O trabalho para que foi desafiado pelo governo, juntamente com outros 10 especialistas - que vão desde professores do ensino básico, secundário e superior, a investigadores e membros de gabinetes do ME -, tem também como missão "dar um sinal para a sociedade, para as famílias e para os professores, que são os educadores profissionais". As conclusões devem ser conhecidas até 31 de dezembro de 2016, indica o despacho do governo. Até agora houve apenas uma reunião preparatória - o grupo foi constituído em julho - e o segundo encontro está previsto para setembro.

Porém como se estabelece um perfil dos saberes e competências dos jovens que concluem o 12.º ano, quando existem vias diferenciadas? "Temos que perceber que ao garantir uma educação para todos, nós temos que garantir uma educação diversa, exigente e uma educação que crie condições para termos uma cidadania ativa e responsável", defende Guilherme d"Oliveira Martins. Ainda assim este será sempre um perfil comum que não exclui as diferenças. "A igualdade é tratar diferente o que é diferente. Fala-se da cultura. Ora bem, hoje cultura é naturalmente articular a educação, a ciência e a cultura".

E o professor universitário dá três exemplos de como a educação obrigatória dá as ferramentas para três carreiras distintas. Um cientista deve ser formado "de modo a estar disponível, a trabalhar em equipa, a estar informado, atento", enquanto que um artista plástico ou escritor deve ser estimulado a " introduzir toda a sua capacidade criadora naquilo que é o suscitar da relação que se estabelece com a natureza". Já o artesão "naquele ato às vezes repetitivo, vai, no fundo, garantir que a criatividade seja enraizada, seja entendida. E o artesão tanto é o cozinheiro, como o artífice do barro ou da pedra".

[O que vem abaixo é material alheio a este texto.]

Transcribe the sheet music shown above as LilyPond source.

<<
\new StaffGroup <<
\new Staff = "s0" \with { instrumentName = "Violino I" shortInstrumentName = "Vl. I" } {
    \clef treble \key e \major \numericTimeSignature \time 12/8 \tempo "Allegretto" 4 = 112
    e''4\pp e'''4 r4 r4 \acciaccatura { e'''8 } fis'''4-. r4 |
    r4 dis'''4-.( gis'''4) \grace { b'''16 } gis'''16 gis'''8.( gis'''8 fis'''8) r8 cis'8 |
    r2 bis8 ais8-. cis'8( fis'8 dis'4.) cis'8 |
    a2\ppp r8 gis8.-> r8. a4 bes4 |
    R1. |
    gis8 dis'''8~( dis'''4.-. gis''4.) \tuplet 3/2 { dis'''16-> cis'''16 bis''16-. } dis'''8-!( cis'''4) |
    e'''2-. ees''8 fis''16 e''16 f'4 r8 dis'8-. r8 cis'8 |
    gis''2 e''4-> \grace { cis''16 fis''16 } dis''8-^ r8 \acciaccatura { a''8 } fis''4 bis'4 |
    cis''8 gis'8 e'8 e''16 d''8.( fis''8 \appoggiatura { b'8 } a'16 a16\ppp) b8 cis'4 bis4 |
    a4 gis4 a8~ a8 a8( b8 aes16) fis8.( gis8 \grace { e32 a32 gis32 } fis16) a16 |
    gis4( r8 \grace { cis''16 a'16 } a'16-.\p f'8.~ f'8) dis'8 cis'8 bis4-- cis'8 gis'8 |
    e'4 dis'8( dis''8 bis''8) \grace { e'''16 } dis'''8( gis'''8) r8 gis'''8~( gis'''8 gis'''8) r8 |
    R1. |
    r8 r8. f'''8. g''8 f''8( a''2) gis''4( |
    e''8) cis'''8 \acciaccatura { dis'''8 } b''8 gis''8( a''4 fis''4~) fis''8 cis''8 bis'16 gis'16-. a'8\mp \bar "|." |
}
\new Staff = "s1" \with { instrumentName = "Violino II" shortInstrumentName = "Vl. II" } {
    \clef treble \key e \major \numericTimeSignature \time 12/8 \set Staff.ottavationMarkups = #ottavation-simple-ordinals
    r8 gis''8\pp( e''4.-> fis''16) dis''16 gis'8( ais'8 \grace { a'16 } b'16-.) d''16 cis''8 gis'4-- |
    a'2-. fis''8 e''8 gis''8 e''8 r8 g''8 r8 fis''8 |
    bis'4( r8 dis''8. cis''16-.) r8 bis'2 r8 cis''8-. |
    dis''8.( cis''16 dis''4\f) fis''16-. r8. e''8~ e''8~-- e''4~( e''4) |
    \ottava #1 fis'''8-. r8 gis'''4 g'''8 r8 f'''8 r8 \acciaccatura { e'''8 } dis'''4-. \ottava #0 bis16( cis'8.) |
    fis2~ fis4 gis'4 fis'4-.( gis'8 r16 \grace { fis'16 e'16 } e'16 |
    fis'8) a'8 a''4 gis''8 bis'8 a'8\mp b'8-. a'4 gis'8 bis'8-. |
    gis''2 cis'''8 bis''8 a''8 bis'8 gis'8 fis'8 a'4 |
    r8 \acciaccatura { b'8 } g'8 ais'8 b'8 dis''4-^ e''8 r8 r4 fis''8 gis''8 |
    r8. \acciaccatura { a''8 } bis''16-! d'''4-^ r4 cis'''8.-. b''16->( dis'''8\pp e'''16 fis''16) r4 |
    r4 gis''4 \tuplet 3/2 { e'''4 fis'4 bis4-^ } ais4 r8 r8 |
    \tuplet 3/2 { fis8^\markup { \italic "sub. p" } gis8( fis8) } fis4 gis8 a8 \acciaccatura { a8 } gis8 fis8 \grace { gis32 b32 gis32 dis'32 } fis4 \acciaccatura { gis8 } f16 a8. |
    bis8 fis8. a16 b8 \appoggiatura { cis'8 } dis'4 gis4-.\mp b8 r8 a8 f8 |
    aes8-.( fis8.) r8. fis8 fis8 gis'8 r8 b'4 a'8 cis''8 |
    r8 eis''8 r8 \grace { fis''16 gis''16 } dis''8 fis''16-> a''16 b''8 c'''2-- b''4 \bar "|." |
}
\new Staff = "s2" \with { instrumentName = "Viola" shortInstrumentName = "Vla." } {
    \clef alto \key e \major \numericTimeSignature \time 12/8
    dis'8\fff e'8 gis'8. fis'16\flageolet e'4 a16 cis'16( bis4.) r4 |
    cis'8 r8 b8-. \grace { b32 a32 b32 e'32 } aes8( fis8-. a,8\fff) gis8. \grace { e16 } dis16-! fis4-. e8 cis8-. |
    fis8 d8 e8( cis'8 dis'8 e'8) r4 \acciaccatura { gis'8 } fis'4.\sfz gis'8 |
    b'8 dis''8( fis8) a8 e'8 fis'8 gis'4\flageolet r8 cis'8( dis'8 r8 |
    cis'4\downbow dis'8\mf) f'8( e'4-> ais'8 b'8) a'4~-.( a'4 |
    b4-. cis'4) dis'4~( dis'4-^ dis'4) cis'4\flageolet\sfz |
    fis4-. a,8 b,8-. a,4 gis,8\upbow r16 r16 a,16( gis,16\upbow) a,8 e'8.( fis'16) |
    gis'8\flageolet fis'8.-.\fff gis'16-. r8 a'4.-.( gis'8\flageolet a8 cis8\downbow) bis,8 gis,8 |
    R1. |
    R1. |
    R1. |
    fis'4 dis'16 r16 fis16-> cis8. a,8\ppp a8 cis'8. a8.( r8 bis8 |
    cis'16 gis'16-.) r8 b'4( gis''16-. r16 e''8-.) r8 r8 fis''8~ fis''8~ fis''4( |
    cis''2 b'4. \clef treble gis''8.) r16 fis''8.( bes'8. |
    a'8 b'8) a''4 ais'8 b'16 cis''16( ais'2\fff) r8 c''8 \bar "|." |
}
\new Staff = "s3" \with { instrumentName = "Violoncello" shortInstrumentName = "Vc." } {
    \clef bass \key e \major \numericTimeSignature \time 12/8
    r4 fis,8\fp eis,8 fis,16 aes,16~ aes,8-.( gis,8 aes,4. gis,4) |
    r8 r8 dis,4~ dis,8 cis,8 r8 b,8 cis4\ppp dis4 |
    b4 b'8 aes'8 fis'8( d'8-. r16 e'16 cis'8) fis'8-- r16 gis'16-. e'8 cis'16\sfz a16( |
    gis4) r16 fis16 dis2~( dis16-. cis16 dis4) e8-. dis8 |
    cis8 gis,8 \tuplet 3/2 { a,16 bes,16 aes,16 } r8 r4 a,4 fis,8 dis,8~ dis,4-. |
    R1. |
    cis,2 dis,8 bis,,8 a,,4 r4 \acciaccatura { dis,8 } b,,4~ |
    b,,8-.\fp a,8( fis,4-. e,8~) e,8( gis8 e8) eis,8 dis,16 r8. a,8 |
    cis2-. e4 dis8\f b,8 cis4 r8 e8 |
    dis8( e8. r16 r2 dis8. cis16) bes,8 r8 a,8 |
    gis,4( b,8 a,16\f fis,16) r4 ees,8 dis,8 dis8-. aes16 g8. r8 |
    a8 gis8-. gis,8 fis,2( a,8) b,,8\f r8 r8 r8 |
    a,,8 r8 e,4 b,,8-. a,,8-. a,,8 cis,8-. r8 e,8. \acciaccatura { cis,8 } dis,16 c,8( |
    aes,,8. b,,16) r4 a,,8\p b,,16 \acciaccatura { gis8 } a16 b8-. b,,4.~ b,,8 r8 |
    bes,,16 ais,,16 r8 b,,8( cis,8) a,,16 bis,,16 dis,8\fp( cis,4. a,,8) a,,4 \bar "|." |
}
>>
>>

As metas que vão ser propostas vão ter também como fio condutor a sua "realizabilidade". "Estamos a trabalhar para o largo prazo, atingiremos o nosso objetivo se daqui a uns anos se disser "aquele grupo apontou no caminho certo"", defende Guilherme d"Oliveira Martins. Por isso, lembra "estamos a trabalhar para as próximas gerações. Não é possível fazer depender a política educativa dos ciclos políticos ou eleitorais". Nesse sentido, este perfil deve ser "abrangente, corresponder a um denominador comum relativamente à sociedade portuguesa hoje, com toda a sua diversidade e complexidade".